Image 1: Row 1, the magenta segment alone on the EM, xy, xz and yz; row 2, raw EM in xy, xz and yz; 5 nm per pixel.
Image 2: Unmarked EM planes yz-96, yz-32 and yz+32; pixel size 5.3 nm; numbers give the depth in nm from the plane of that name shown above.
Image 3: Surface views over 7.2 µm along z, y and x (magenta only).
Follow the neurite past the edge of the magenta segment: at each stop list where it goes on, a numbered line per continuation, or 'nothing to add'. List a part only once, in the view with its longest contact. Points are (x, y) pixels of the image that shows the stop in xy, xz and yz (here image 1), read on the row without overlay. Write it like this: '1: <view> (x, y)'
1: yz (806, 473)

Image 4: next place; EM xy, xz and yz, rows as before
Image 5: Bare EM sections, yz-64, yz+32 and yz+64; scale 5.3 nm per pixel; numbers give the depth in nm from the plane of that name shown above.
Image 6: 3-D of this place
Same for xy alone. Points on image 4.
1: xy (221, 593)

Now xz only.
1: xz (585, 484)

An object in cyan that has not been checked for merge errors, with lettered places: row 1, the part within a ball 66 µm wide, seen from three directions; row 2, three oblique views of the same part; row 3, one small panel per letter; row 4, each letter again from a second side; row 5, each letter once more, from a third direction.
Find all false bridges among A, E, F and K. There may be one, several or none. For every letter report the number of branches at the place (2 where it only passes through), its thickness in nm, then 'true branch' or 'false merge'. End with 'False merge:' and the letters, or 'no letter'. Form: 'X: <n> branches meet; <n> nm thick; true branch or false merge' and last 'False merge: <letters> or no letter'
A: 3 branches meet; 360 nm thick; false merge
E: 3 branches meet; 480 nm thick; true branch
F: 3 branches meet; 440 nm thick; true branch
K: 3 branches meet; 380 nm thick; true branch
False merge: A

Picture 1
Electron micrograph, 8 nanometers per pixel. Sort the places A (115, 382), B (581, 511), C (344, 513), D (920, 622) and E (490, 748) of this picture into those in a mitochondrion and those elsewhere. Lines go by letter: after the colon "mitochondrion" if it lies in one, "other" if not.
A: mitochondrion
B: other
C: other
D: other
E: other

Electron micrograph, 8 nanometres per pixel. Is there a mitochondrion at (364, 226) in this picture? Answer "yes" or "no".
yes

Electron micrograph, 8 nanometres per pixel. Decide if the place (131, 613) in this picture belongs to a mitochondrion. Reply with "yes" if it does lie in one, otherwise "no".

BRIEF:
Your reply must consist solely of the count of lines in the listing above that hold the string "give".

SOLVED PROBLEM:
2